Improving Initial Compression Ratio for Lempel-Ziv (LZ) Compressed Files
Original Publication Date: 2004-May-19
Included in the Prior Art Database: 2004-May-19
In many domains, a subset of the symbols (characters, words, phrases, ...) used in a compressed document is known to the sending and receiving application. Applications include XML documents, where the DTD (Document Type Definition) has to be known by both processing ends. This knowledge can be used to improve the compression ratio and reduce the amount of data having to be transferred.

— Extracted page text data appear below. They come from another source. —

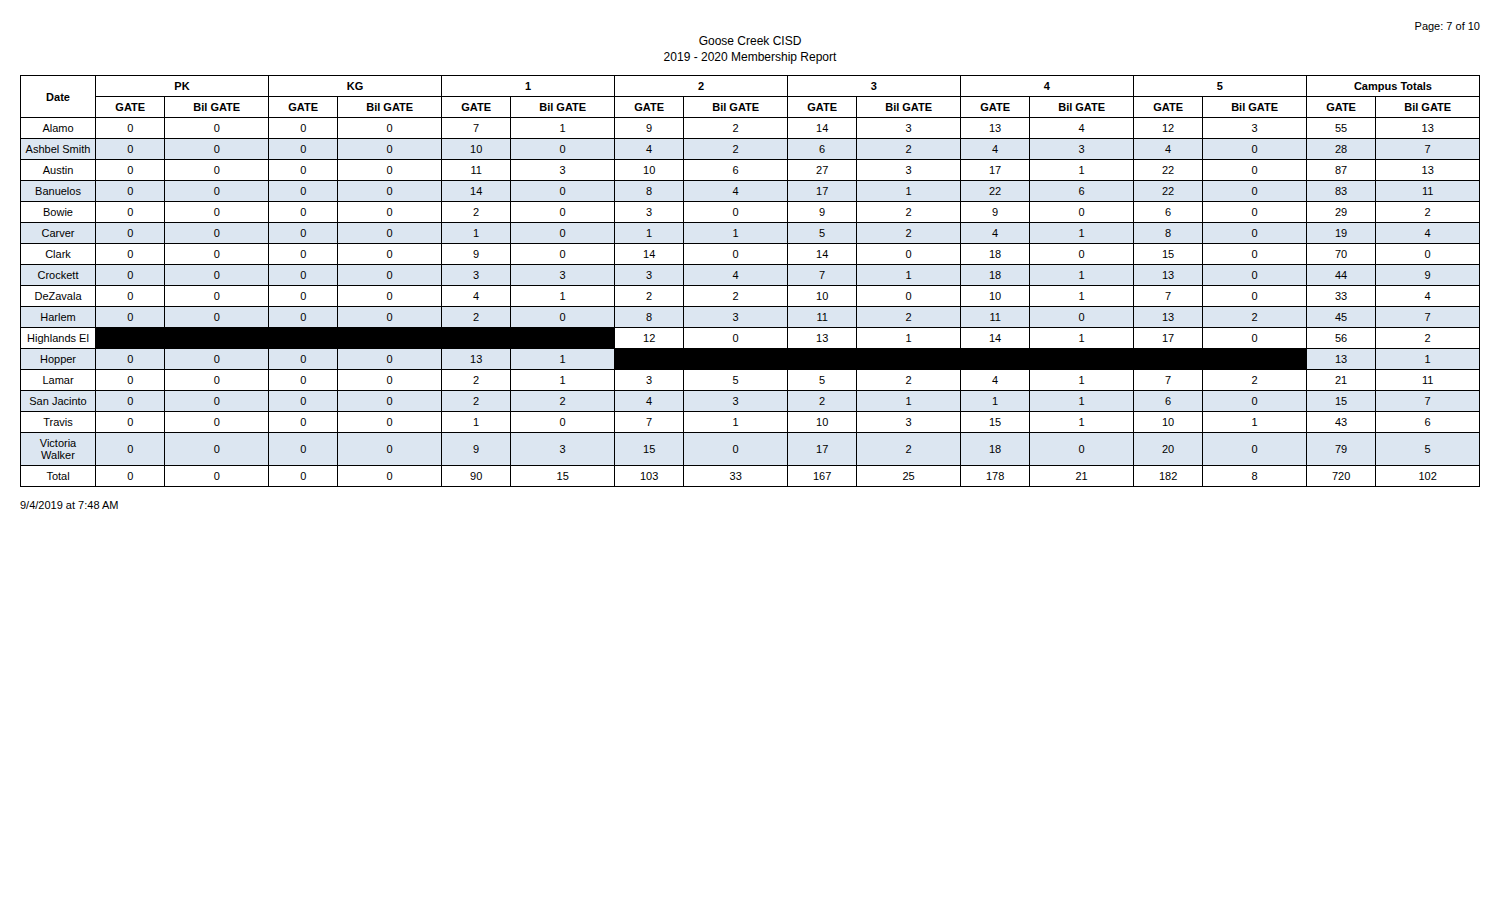Page: 7 of 10
Goose Creek CISD
2019 - 2020 Membership Report
| Date | PK | KG | 1 | 2 | 3 | 4 | 5 | Campus Totals |
| --- | --- | --- | --- | --- | --- | --- | --- | --- |
| GATE | Bil GATE | GATE | Bil GATE | GATE | Bil GATE | GATE | Bil GATE | GATE | Bil GATE | GATE | Bil GATE | GATE | Bil GATE | GATE | Bil GATE |
| Alamo | 0 | 0 | 0 | 0 | 7 | 1 | 9 | 2 | 14 | 3 | 13 | 4 | 12 | 3 | 55 | 13 |
| Ashbel Smith | 0 | 0 | 0 | 0 | 10 | 0 | 4 | 2 | 6 | 2 | 4 | 3 | 4 | 0 | 28 | 7 |
| Austin | 0 | 0 | 0 | 0 | 11 | 3 | 10 | 6 | 27 | 3 | 17 | 1 | 22 | 0 | 87 | 13 |
| Banuelos | 0 | 0 | 0 | 0 | 14 | 0 | 8 | 4 | 17 | 1 | 22 | 6 | 22 | 0 | 83 | 11 |
| Bowie | 0 | 0 | 0 | 0 | 2 | 0 | 3 | 0 | 9 | 2 | 9 | 0 | 6 | 0 | 29 | 2 |
| Carver | 0 | 0 | 0 | 0 | 1 | 0 | 1 | 1 | 5 | 2 | 4 | 1 | 8 | 0 | 19 | 4 |
| Clark | 0 | 0 | 0 | 0 | 9 | 0 | 14 | 0 | 14 | 0 | 18 | 0 | 15 | 0 | 70 | 0 |
| Crockett | 0 | 0 | 0 | 0 | 3 | 3 | 3 | 4 | 7 | 1 | 18 | 1 | 13 | 0 | 44 | 9 |
| DeZavala | 0 | 0 | 0 | 0 | 4 | 1 | 2 | 2 | 10 | 0 | 10 | 1 | 7 | 0 | 33 | 4 |
| Harlem | 0 | 0 | 0 | 0 | 2 | 0 | 8 | 3 | 11 | 2 | 11 | 0 | 13 | 2 | 45 | 7 |
| Highlands El | | | | | | | 12 | 0 | 13 | 1 | 14 | 1 | 17 | 0 | 56 | 2 |
| Hopper | 0 | 0 | 0 | 0 | 13 | 1 | | | | | | | | | 13 | 1 |
| Lamar | 0 | 0 | 0 | 0 | 2 | 1 | 3 | 5 | 5 | 2 | 4 | 1 | 7 | 2 | 21 | 11 |
| San Jacinto | 0 | 0 | 0 | 0 | 2 | 2 | 4 | 3 | 2 | 1 | 1 | 1 | 6 | 0 | 15 | 7 |
| Travis | 0 | 0 | 0 | 0 | 1 | 0 | 7 | 1 | 10 | 3 | 15 | 1 | 10 | 1 | 43 | 6 |
| Victoria Walker | 0 | 0 | 0 | 0 | 9 | 3 | 15 | 0 | 17 | 2 | 18 | 0 | 20 | 0 | 79 | 5 |
| Total | 0 | 0 | 0 | 0 | 90 | 15 | 103 | 33 | 167 | 25 | 178 | 21 | 182 | 8 | 720 | 102 |
9/4/2019 at 7:48 AM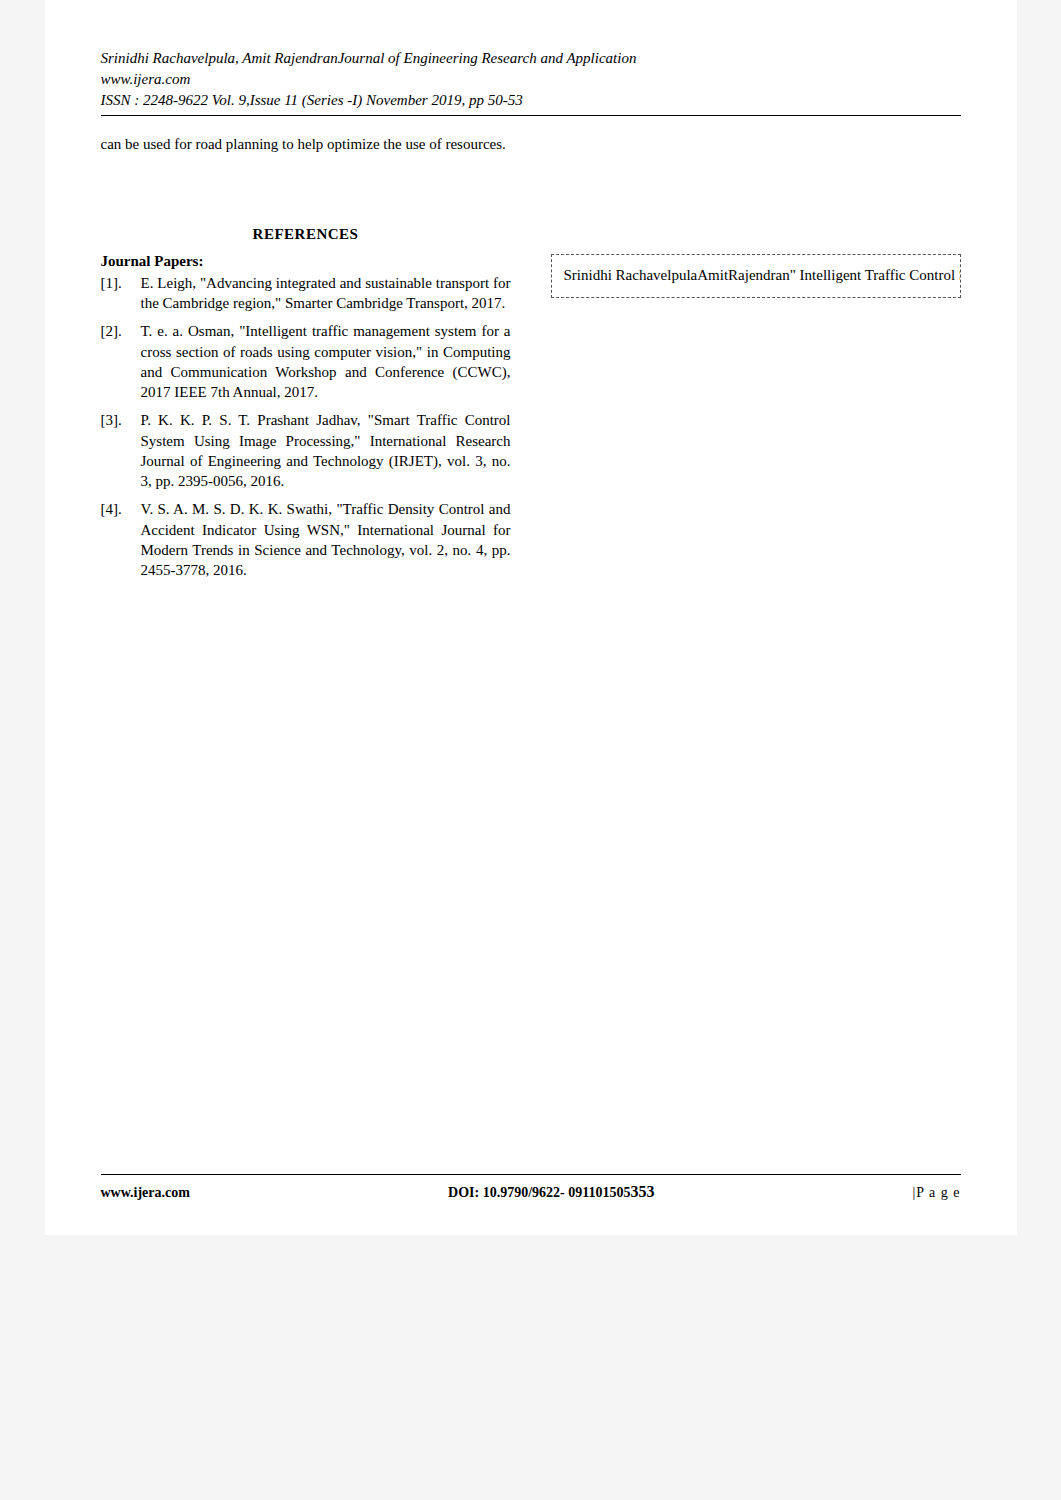Srinidhi Rachavelpula, Amit RajendranJournal of Engineering Research and Application
www.ijera.com
ISSN : 2248-9622 Vol. 9,Issue 11 (Series -I) November 2019, pp 50-53
can be used for road planning to help optimize the use of resources.
REFERENCES
Journal Papers:
[1]. E. Leigh, "Advancing integrated and sustainable transport for the Cambridge region," Smarter Cambridge Transport, 2017.
[2]. T. e. a. Osman, "Intelligent traffic management system for a cross section of roads using computer vision," in Computing and Communication Workshop and Conference (CCWC), 2017 IEEE 7th Annual, 2017.
[3]. P. K. K. P. S. T. Prashant Jadhav, "Smart Traffic Control System Using Image Processing," International Research Journal of Engineering and Technology (IRJET), vol. 3, no. 3, pp. 2395-0056, 2016.
[4]. V. S. A. M. S. D. K. K. Swathi, "Traffic Density Control and Accident Indicator Using WSN," International Journal for Modern Trends in Science and Technology, vol. 2, no. 4, pp. 2455-3778, 2016.
Srinidhi RachavelpulaAmitRajendran" Intelligent Traffic Control System" International Journal of Engineering Research and Applications (IJERA), vol. 9, no. 11, 2019, pp 50-53
www.ijera.com DOI: 10.9790/9622- 091101505353 |P a g e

Improving Initial Compression Ratio for Lempel -Ziv (LZ) Compressed Files
Instead of initializing the buffer with empty symbols (as done in most compression schemes), the buffer is initialized with a predefined dictionary, e.g., the set of all character pairs or keywords.
One application includes XML parsing, where the information automatically derived from the XML Document Type Definition (DTD) or schema can be used to seed the buffer. In case multiple versions of the DTD/schema are present (up-/downward compatibility), care needs to be taken to chose a DTD/schema for seeding which the receiver is known to have. This would result in a scheme with the advantages of XML compaction and XML compression.
To ensure compatibility in case of version skews, a reference to the DTD actually used could be included in a preface to the compressed document; this would allow the recipient to correctly seed the compression engine even if it does not know the DTD.